Following the 2017 financial crisis, the European Central Bank took drastic action to ensure that the major banks, as well as systemically important smaller banks in the eurozone, improved their governance. Weak management was perceived to have been the primary cause of the failures of some banks. Many are now asking whether the tightening of bank regulation is going too far and stifling the banks’ ability and willingness to lend.

Early in October 2017, the ECB issued new guidelines for public consultation on how banks should provide for non-performing loans.

The proposed changes in provisioning policy would apply to all unsecured loans declared non-performing after January 2018 and would require lenders to post provisions against the entire unsecured part of the lending within two years. In the case of secured lending, full provisions could be spread over seven years.

The background to this drastic change in provisioning regulation is the stark reality that some banks in the eurozone, especially in Italy, Greece, Spain and Cyprus, are sitting on substantial amounts of non-performing loans.

This fact immediately raises the question whether the ECB is right in treating all banks in the eurozone in the same manner, because of the Single Rule Book principle that in practice justifies the one-size-fits-all regulatory regime.

Former Italian Prime Minister Mateo Renzi recently insisted: “If these rules pass, credit to small businesses will be impossible. We are making the same mistakes as 2013.” While some Italian banks are suffering most from non-performing loans on their balance sheet because of past lax lending practices often tainted with political interference, Renzi’s argument is valid.

Banks will have to tighten their lending policies further as these new regulations will have an impact on their capital requirements. Some banks may decide to cherry pick in the loans market by making credit available only to the least risky business.

Investors must be warned in unequivocal terms that particular bond issues are not suitable for those with a low tolerance for risk

This practice will not be good for the economic recovery that the EU is hoping for especially as such improvement must mainly come from small enterprises.

The Italian business newspaper Il Sole 24 Ore reported that the president of the European Parliament Antonio Tajani has sought legal advice to determine whether the ECB was acting beyond its powers when issuing such guidelines. The initial legal opinion received by Tajani was that the ECB does not have such broad powers to impose binding obligations on all banks. Daniele Nouy, the president of the banking Supervisory Board of the ECB, is aware of this expert advice.

While Mr Tajani has been careful to insist that his request for legal advice was based on the importance of following proper procedures rather than to challenge the substance of the proposed ECB guideline, a clash between the ECB and the European Parliament is looking more likely. The ECB president Mario Draghi has tried to calm the waters by stating that he was open to more discussions on this subject even if he insisted that the reduction of non-performing loans ‘is the most important issue’.
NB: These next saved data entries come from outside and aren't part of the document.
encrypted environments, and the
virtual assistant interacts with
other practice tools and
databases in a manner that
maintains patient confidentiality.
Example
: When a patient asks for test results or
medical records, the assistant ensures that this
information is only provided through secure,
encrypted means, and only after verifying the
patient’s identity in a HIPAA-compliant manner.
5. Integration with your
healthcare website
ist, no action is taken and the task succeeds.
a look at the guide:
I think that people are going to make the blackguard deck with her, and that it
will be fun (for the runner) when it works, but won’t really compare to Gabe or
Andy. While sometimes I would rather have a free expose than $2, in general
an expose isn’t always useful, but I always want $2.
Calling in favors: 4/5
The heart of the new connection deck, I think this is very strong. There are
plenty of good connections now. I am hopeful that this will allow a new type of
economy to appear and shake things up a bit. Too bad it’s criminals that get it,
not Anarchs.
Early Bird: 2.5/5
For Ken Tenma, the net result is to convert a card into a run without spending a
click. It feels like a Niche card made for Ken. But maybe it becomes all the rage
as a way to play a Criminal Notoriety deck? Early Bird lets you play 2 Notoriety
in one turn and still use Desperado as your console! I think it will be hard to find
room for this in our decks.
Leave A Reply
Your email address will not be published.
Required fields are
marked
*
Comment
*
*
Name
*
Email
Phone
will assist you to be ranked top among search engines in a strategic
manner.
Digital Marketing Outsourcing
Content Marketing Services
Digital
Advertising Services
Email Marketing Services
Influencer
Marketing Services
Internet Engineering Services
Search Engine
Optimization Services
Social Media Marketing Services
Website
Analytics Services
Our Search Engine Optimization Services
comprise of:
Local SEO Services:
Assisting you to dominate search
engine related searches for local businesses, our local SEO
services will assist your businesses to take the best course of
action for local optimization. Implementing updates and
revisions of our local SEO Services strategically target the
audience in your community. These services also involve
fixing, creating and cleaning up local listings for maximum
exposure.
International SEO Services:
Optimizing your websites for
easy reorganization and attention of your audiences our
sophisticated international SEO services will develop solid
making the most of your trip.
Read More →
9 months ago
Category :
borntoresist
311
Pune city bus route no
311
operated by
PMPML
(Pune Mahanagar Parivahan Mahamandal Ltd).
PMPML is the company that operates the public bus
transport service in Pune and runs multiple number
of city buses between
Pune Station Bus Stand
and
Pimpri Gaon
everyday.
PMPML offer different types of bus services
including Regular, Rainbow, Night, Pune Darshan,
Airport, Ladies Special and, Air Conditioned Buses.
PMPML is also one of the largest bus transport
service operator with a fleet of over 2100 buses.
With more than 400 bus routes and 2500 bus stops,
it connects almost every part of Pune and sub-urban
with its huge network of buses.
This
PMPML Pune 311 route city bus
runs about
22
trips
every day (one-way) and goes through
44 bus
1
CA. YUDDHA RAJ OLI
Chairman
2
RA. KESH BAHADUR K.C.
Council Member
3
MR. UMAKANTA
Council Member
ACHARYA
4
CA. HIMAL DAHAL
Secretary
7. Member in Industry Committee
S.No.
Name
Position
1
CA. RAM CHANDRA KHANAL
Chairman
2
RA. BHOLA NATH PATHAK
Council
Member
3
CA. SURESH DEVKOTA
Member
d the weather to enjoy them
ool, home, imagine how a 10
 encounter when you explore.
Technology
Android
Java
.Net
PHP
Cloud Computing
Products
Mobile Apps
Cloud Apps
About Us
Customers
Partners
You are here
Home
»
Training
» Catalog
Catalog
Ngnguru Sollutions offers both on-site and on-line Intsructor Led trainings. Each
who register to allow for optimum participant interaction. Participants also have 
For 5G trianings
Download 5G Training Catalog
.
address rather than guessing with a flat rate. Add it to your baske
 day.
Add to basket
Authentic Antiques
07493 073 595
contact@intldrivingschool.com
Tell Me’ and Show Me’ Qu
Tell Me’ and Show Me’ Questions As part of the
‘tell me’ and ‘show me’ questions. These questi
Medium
Ultimately most political and banking leaders will hope that the proposed regulations will be watered down to keep the financial plumbing in the Eurozone functioning efficiently. If credit to SMEs is blocked, another economic downturn becomes more likely. Neither the ECB nor the European Commission would want this perverse result from stricter regulation.

In the case of Malta, the regulators have to be careful that stricter ECB inspired regulation on lending will not encourage more disintermediation as an increasing number of businesses resort to the bond market to refinance their bank debts or even seek new finance.

The local bond market has tens of thousands of small investors who may not be fully aware of the risks of buying certain domestic ungraded bonds that offer attractive returns but are not considered safe for investors with a low tolerance of risk.

Local regulators, as well as the Malta Stock Exchange, have a duty to smaller investors to ensure that the flight to the bond market by businesses that were formerly financed by banks is not motivated by perceived lighter regulation that seems to prevail in the bond market. This duty is not fulfilled merely by making sure that the risks inherent in specific bond issues are spelt out clearly in the legal documentation. Investors must be warned in unequivocal terms that particular bond issues are not suitable for those with a low tolerance for risk.

Now may be the right time to introduce a credit rating system for all quoted bonds.